Facebook retired Face.com's facial recognition APIs less than a month after its $55-$60 million acquisition of the Israeli-based company, which previously offered developers tools to build applications that could identify people based on digital photos. The move left Face.com's some 45,000+ developers stranded, and saw the developer community demanding an open source alternative. And now, there is one. In response to the outcry, an early stage startup out of San Francisco called LambdaLabs has launched an open beta version of its Lambda Labs Face API to developers.
I spoke with Lambda Labs co-founder Stephen Balaban back when the technology was still in development. He explained to me that the company wanted to go the open source route, but planned to eventually monetize by charging larger customers for support, as is a standard practice for open source-based companies. "With proprietary companies, creating these APIs for people to use like Twilio, like Face.com, like Twitter, like Facebook, and Craigslist," said Balaban, "when those companies shut down, get acquired or, for whatever reason, decide to discontinue their API, a lot of other startups and other smaller companies get screwed over there." The only real future-proofing against this problem is to go open source, he said.

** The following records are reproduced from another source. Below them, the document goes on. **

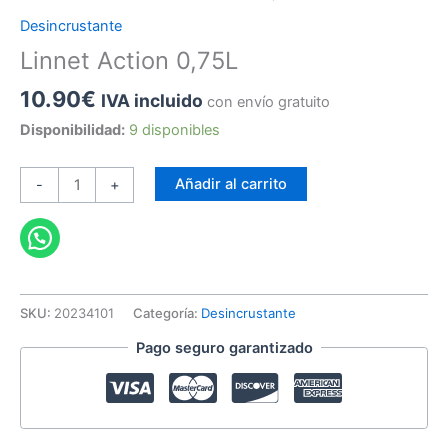
Desincrustante
Linnet Action 0,75L
10.90
€
IVA incluido
con envío gratuito
Disponibilidad:
9 disponibles
Linnet
Añadir al carrito
-
+
Action
0,75L
cantidad
SKU:
20234101
Categoría:
Desincrustante
Pago seguro garantizado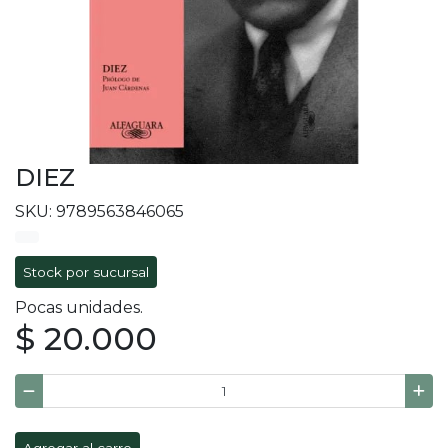
DIEZ
SKU: 9789563846065
Stock por sucursal
Pocas unidades.
$ 20.000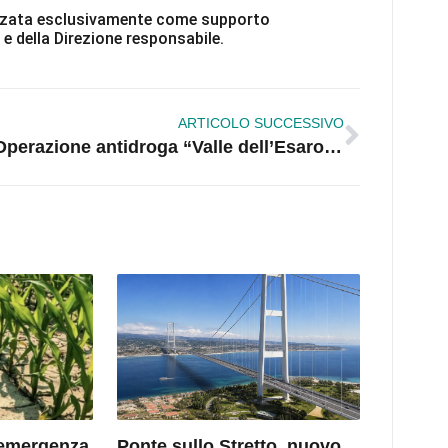
ilizzata esclusivamente come supporto
 e della Direzione responsabile.
ARTICOLO SUCCESSIVO
Operazione antidroga “Valle dell’Esaro”. Colpito il clan Presta, emesse 45 misure
l’emergenza
Ponte sullo Stretto, nuovo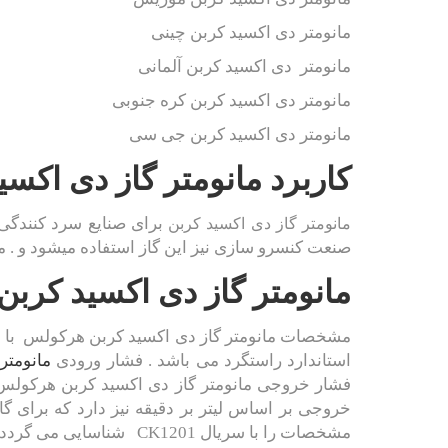
مانومتر دی اکسید کربن چینی
مانومتر دی اکسید کربن آلمانی
مانومتر دی اکسید کربن کره جنوبی
مانومتر دی اکسید کربن جی سی
کاربرد مانومتر گاز دی اکسی
برای صنایع سرد کنندگی ،
مانومتر گاز دی اکسید کربن
صنعت کنسرو سازی نیز این گاز استفاده میشود و . 
مانومتر گاز دی اکسید کرب
مشخصات مانومتر گاز دی اکسید کربن هرکولس با
استاندارد راستگرد می باشد . فشار ورودی
مانومتر
مشخصات را با سریال
CK1201
شناسایی می گردد .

Lambda Labs had originally started making a facial recognition-based contact book called HeadsUp, which used several different computer vision and facial recognition algorithms they had in development. But after Facebook acquired Face.com in June, Lambda Labs realized they woud soon have an opportunity to offer an alternative having already expected the subsequent shuttering of the Face.com API.

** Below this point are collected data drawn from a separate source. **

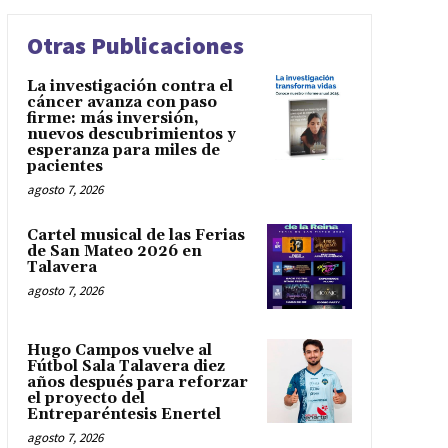
Otras Publicaciones
La investigación contra el
cáncer avanza con paso
firme: más inversión,
nuevos descubrimientos y
esperanza para miles de
pacientes
agosto 7, 2026
Cartel musical de las Ferias
de San Mateo 2026 en
Talavera
agosto 7, 2026
Hugo Campos vuelve al
Fútbol Sala Talavera diez
años después para reforzar
el proyecto del
Entreparéntesis Enertel
agosto 7, 2026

As for the Lambda Labs Face API itself, the main difference between the Face.com API and itself is the price it's 100% free. But from a consumption standpoint, former Face.com developers won't have to change much because the Lambda API is basically fully compatible with the results that the Face.com API was returning. "To switch over, you don't have to change anything other than swap out the API keys you were using," Balaban explained. As for how the algorithms themselves vary, it's hard to say Face.com was closed off, and didn't share the details of how it operated.
But the company is also planning to do some things that Face.com did not. It's planning on offering a pure Javascript, HTML5 API, for starters. (Face.com required developers to have a server which would ping Face.com and then send the response from Face.com to their front-end). "We're going to have an API where you can just drop in some Javascript, and it will do a lot of the functionality that you're already looking for," Balaban said.
In addition, while the Lambda API now does facial detection, facial recognition and gender detection, it's working to develop an API that would also work on video. And image processing, or computer-vision-as-a-service, could also follow. This would allow developers to do things like automatically crop photos to avatar-sized images of just a user's face, for example, or detect parts of the body in a photo (porn filtering?) or detect whether or not a photo contained a specific object.
When the company first announced the API on Hacker News, it saw 4,000 signups in four days for its private beta. Today, it's now seeing 60,000 API calls per day. Operating as a super lean startup out of San Francisco (or, as they claim "the leanest startup in San Francisco" they operate out an apartment in Chinatown), the only thing Balaban and his co-founder don't skimp on is coffee. "We do have a French press coffeemaker," Balaban says. The company is in the process of raising an angel round right now.